Bulgaria also has this issue/gameplay style, having little industry, manpower and political instability early game, but with the right research and focuses can rival Italy in civilian factories by 39 and be able to have massive game impact in Barbarossa From its sheer industrial strength and lack of strategic responsibilities.

This has led to both nations being fun to play late game, but has also led (for me personally) to these nations being awfully unfun early game, in meme mp games or historical games with bad axis majors.

Because turkey is weak until 40, it’s basically prey to aggressive Balkan nations, and by the time it’s useful the game is already over or the clays all been taken. Equally, even if you do side with the Germans in an mp game, you’re in the same boat as the Soviet Union; you can sit for six hours of your life waiting to play just for Germany to fail to take France and watch the game end. Not very fun. Not very flexible.

Similarly, Bulgarias true strength is is it’s historical axis focus tree, which means it’s once resigned To game impact in 1940-41. So, in meme mp games it’s free real estate for Romania (which you really can’t do much about to stop) and if you have a bad Germany in an historical game you will waste 6 hours to achieve nothing. Again, not very flexible, not very fun.

in short, i feel that both these nations have become stronger late game, but have in fact lost their flexibility early game, being forced to build up excessively and avoid early fun to reach their full potential, whereas with their basic focus tree gave the opportunity for early foreign policy without gimping themselves in the process.

= Material provided =
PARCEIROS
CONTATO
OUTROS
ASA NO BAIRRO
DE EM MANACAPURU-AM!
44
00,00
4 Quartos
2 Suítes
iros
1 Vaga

= Exercise set =
**a)** Could you give the stretch of the post about Turkey and Bulgaria from "Similarly, Bulgarias true" through "in the process." again, changing "Romania" to "Yugoslavia"?
**b)** Can you format every line of the records as a Markdown table with the columns n and Line, giving each row its number and leaving out blank lines?

= Answers for the tasks =
**a)**
Similarly, Bulgarias true strength is is it’s historical axis focus tree, which means it’s once resigned To game impact in 1940-41. So, in meme mp games it’s free real estate for Yugoslavia (which you really can’t do much about to stop) and if you have a bad Germany in an historical game you will waste 6 hours to achieve nothing. Again, not very flexible, not very fun.

in short, i feel that both these nations have become stronger late game, but have in fact lost their flexibility early game, being forced to build up excessively and avoid early fun to reach their full potential, whereas with their basic focus tree gave the opportunity for early foreign policy without gimping themselves in the process.

**b)**
| n | Line |
|---|---|
| 1 | PARCEIROS |
| 2 | CONTATO |
| 3 | OUTROS |
| 4 | ASA NO BAIRRO |
| 5 | DE EM MANACAPURU-AM! |
| 6 | 44 |
| 7 | 00,00 |
| 8 | 4 Quartos |
| 9 | 2 Suítes |
| 10 | iros |
| 11 | 1 Vaga |